If you want plain, unflavored water, you may benefit more from energy gels or chews. These are usually high in carbs, and not all of them contain electrolytes, so you’ll need to be selective about which ones you choose.
3. Take Small Sips From a Hydration Pack
If you want a hands-free drinking experience, a hydration pack is an excellent solution. Some runners will avoid taking water on long runs purely because they don’t like holding a water bottle while running!
A hydration belt could be a solution, but you’ll still have to take the water bottle out of its holder to drink. A hydration pack is a vest that contains a large amount of water (60 to 100 ounces), and can be used with a long straw, making it completely hands-free and easy.
4. Limit Caffeine & Alcohol
Caffeine may be a great energy booster, but it’s also a mild diuretic. This means ingesting a lot of it without an adequate amount of water can cause dehydration.
A cup of coffee (or 6) is unlikely to dehydrate you because you’re taking in a lot of water at the same time. However, if you’re consuming a gel or chew that contains caffeine, it’s essential to keep your hydration levels high to prevent dehydration.
Alcohol has a stronger diuretic effect than caffeine. Even if you’re drinking a moderate amount, the effects it has on your immune system can hamper performance. We recommend avoiding (or at least limiting) alcohol consumption for a day or so before a long run.
5. Plan your Route
Carrying water can be heavy! 16 ounces of water weighs just over a pound. If you have a running belt with water bottles or you’re carrying a bottle, it may be wise to plan your route to swing by a water fountain where you can refill.
This means you can carry half the amount of water you need for your run, refill when you reach a certain point, and still have enough to see you through. Alternatively, you could plan a looped route that has you running back past your home or car to do a quick refill.
6. Set a Timer
If you don’t have a smartwatch, you’re most likely carrying your phone around with you. It’s easy to zone out while you’re running and forget to drink! Set an alarm to remind you to drink until you’re in a habit.
7. Keep Fluids Accessible
Your water needs to be easy to access while you’re moving. No matter how you’re carrying it, if it’s difficult to get to, you may give up and go thirsty. This can cause dehydration that could be easily avoided by placing your water in a more accessible position.
If you struggle to run while carrying a bottle, invest in a running hydration belt.
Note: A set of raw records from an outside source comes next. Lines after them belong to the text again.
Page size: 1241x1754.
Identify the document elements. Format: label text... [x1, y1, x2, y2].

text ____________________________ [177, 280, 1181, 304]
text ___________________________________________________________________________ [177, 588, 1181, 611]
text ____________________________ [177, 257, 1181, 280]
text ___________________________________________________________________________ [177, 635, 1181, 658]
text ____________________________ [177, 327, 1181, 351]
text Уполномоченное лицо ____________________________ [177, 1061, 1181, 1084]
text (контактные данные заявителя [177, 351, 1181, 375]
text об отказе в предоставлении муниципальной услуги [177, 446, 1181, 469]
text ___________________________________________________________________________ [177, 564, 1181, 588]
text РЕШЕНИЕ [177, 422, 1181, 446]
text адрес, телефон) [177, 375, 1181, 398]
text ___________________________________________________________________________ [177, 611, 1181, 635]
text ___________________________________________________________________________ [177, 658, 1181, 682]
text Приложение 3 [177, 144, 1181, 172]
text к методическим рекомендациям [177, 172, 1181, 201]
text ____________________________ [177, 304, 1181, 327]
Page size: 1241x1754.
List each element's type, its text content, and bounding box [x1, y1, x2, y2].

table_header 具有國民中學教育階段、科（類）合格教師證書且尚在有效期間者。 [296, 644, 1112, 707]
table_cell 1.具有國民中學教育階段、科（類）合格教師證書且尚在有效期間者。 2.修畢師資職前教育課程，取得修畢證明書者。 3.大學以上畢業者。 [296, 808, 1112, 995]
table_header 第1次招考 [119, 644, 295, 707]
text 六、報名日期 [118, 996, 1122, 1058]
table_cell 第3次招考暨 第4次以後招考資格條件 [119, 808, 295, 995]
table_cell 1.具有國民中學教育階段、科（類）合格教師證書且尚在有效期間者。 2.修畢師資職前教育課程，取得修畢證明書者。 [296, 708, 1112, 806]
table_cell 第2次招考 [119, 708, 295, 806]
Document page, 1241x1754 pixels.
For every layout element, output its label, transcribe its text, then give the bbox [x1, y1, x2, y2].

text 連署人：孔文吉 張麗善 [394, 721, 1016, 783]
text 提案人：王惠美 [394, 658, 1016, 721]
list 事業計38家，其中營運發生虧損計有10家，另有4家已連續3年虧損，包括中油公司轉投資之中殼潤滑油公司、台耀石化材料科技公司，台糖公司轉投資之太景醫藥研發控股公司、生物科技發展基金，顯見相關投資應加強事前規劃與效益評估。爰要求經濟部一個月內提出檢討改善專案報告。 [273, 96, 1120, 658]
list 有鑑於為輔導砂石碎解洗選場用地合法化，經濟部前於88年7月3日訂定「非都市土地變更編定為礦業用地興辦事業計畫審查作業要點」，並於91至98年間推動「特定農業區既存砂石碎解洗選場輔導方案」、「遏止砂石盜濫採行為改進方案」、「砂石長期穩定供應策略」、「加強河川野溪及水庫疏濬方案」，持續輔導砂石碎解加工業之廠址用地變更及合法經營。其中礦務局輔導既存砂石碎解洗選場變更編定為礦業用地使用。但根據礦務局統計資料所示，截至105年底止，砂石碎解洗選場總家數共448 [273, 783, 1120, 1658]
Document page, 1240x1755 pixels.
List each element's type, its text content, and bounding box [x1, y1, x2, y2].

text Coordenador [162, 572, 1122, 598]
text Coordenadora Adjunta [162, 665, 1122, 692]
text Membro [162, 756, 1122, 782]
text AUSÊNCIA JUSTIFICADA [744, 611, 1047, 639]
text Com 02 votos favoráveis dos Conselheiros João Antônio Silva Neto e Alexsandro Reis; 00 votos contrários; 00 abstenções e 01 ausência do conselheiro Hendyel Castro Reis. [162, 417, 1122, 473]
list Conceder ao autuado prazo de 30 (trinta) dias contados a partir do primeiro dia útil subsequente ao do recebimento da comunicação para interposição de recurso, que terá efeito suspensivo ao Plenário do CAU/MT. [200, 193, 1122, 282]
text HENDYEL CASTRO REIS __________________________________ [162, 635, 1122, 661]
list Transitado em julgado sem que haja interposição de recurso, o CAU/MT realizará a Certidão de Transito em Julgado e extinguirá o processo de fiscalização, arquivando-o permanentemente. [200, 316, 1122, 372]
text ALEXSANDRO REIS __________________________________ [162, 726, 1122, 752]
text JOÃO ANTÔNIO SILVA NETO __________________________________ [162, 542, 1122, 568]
If you still dislike having to remove the water bottle from the belt to drink, try a hydration pack.
Runners who aren’t used to drinking while on the move may take a few runs to get used to drinking while running. Work on not slowing down while drinking so you can maintain your pace and performance.
8. Don’t Overhydrate
Overhydrating can also be a problem! If you stick to the 10 to 20 ounces every 10 to 20 minutes rule, you should be adequately hydrated.
If you feel thirsty, take small sips and avoid gulping down large amounts of liquid. Drinking too much can make you uncomfortable and slow you down noticeably during your run. It can also throw your electrolyte balance off, which can lead to feeling ill, weak, or nauseous.
Your hydration needs depend on the length of your run. The longer you run, the more hydration you need!
Here are some quick guidelines for different length runs.
Short Runs (1 hour or less) or a Race with Multiple Aid Stations
If you’re running for less than an hour or a longer race that has aid stations, you can get away with a handheld water bottle or race belt that can carry a small amount of water. You can also use an arm pocket or your shorts pockets if it’s not too uncomfortable.
Medium Runs (1 to 3 hours)
Running belts that can hold two bottles should be adequate for this length of a run. If you feel that it’s not enough, you can add a handheld water bottle.
Long Runs (3 hours or more)
Runs of 3 hours or more would benefit most from a hydration pack or running vest. They can typically carry up to 3 times the amount of water of a running belt, and most have the capacity to store water bottles as well.